We’ll be presenting on Friday April 28th at the Creative Commons Summit, about moving cultural heritage into the Digital Commons. We’ll be talking with staff from the Internet Archive and people working on projects across the world!
Keep an eye on our Twitter account, where we’ll be sharing information from all the sessions most relevant to cultural heritage institutions in Ontario.

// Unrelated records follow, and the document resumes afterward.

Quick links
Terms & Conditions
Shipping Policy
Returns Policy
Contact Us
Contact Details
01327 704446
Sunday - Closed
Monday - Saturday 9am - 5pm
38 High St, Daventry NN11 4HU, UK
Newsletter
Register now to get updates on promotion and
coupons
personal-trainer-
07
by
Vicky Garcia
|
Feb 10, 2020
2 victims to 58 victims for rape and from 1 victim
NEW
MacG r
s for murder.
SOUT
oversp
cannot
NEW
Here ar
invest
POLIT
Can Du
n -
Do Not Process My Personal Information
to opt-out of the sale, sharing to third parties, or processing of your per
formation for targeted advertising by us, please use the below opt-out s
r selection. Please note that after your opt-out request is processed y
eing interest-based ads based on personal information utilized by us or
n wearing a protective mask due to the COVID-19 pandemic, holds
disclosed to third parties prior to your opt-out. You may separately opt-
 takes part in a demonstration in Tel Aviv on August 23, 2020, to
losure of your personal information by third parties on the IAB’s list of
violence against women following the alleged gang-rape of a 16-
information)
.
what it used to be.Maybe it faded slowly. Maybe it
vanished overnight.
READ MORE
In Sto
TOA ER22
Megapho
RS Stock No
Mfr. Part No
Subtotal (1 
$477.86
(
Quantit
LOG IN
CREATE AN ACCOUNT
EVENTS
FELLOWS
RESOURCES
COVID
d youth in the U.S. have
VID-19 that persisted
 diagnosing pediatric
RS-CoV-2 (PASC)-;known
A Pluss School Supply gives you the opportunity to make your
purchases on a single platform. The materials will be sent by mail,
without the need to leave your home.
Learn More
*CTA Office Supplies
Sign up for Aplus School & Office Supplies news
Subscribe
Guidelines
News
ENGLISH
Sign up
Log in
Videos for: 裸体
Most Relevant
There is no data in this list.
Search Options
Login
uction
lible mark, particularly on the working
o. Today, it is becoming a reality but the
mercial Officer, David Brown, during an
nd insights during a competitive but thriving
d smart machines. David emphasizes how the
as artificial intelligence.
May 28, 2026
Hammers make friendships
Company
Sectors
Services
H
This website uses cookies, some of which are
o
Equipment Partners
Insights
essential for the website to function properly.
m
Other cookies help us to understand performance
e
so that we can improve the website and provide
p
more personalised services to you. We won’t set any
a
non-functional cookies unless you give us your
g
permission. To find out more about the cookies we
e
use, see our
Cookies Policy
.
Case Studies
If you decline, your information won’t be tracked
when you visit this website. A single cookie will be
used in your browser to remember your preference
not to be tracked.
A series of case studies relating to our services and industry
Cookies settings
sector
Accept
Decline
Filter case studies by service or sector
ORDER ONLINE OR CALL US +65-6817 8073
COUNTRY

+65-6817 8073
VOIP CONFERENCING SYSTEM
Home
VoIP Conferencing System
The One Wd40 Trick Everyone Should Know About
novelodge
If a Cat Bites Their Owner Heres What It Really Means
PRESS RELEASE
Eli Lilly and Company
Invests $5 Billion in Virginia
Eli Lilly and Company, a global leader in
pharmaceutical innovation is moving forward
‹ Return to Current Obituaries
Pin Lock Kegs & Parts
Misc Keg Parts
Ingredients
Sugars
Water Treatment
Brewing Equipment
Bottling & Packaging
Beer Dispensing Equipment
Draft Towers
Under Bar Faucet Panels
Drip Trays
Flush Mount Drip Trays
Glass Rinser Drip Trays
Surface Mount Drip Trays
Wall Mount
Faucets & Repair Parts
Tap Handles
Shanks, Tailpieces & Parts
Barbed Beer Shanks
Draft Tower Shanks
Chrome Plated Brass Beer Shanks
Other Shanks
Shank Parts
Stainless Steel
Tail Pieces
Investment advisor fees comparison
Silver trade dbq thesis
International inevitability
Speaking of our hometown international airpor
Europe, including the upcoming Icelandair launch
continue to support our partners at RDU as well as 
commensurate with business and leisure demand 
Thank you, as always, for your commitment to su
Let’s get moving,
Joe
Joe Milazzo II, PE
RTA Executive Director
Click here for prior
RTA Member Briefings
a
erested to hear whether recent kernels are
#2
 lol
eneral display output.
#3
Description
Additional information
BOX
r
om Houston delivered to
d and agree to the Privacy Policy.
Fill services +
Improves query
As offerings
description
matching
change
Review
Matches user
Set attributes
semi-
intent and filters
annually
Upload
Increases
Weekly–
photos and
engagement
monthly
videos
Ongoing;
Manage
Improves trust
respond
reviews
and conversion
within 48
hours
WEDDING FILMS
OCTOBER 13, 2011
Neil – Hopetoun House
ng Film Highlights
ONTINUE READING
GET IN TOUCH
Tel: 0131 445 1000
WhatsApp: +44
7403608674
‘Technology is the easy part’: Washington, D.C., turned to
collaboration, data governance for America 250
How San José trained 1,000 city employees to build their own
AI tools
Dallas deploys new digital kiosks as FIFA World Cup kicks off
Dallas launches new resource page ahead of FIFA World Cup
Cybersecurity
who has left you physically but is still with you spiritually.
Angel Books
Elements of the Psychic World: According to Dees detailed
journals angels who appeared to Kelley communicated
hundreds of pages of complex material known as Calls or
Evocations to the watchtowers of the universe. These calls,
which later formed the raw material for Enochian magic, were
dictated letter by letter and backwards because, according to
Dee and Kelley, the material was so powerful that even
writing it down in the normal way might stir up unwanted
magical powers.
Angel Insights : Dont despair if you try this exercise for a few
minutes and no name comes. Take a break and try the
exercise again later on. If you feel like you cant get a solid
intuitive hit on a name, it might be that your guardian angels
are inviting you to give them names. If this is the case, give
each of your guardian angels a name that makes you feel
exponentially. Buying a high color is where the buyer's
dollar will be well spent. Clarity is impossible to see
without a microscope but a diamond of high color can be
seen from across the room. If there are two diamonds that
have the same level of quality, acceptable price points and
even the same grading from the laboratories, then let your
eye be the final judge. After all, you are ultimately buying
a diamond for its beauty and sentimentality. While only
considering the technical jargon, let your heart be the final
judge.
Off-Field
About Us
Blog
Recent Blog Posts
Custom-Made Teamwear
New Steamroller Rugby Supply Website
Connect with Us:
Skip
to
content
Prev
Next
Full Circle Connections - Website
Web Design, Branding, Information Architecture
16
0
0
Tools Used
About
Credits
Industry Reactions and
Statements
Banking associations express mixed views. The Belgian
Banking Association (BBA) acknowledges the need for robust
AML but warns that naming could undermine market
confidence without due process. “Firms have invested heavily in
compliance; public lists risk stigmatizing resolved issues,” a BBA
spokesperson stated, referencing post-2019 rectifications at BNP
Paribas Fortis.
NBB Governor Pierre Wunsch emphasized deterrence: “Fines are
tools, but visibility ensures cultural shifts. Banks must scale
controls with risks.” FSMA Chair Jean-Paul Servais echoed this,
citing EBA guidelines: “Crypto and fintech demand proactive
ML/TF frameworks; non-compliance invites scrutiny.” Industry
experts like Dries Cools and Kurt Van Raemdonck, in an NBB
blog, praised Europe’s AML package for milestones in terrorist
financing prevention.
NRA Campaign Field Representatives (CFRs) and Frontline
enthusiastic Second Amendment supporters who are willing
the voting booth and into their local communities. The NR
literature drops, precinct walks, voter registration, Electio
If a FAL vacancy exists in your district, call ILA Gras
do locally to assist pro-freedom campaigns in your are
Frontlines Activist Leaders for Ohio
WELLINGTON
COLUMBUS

Here’s the abstract of his presentation:
Newspaper digitization can be very expensive for an organization. Since 2007, the University of Windsor in Ontario, Canada, and OurDigitalWorld/OurOntario (ODW) have been digitizing historical Ontario newspaper collections, often from microfilm and microfiche sources. With very little funding, the project has managed to assemble nearly 2 million pages of content. It has been necessary to find cost-effective strategies for every part of the digitization process, from scanning to Optical Character Recognition (OCR), right through to delivering newspapers online. This has been made possible by the richness and variety of Open Source solutions (particularly Tesseract for OCR, Olena for page segmentation, Hadoop for volume, and Solr/Lucene for indexing), and the cooperative nature of the project. Recently, ODW has tackled scanning directly, and constructed a prototype microform scanner using macro photography and a makerspace ethic. This session will outline the solutions identified from a decade of newspaper digitization and offer tips for making digitization an option on even the smallest of budgets.